A cheque from a cherished relative and some bar ends.
First a little tale of travels from years gone by.
In 2012 I rode from London to Paris on a road bike. The route was a mixture of Sustrans in England and Routes vertes in France. The bike is a carbon racer, light as a feather, but skinny road tyres and an equally skinny saddle coupled with Sustrans surfaces made the English leg a bruising experience. At least the drops spared my wrists the fate met by my coccyx.
In 2013 I struck out in a more eccentric direction and cycled from Blue Anchor in Somerset to Harwich in Essex, then on to Amsterdam from the Hook of Holland. This was a much longer odyssey, totting up 500 miles on the road by the time I got home. There were some train sections on the way back so I decided the folding Dahon 26″ was the steed of choice. Modifications included fat tyres and a slimline rack (maybe more on this anon) but straight bars proved my nemesis (or one of them). There are only 2 positions for the hands on these bars, the proper grip and the not safe “round the ends of the bars” version. So wrists were sore. The sorest part in a fierce competition for sorest.
And so bar ends.
Lets get get them fitted and get out on the road for some trials.

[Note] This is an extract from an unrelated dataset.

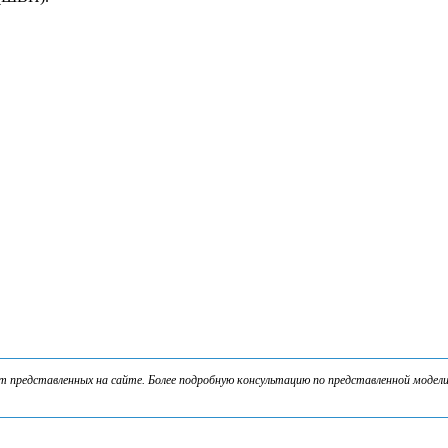
представленных на сайте. Более подробную консультацию по представленной модели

I may be looking for inspiration as the first day of my ride across Wales draws near: I hope to look no further than the efforts of Alex Dowsett: he is attempting to break the world hour record at Manchester velodrome only a few days before I start (May 2nd 2015). Manchester is where Chris Boardman famously smashed the record back in the day. It is also the spiritual heart of the revolution in British cycling.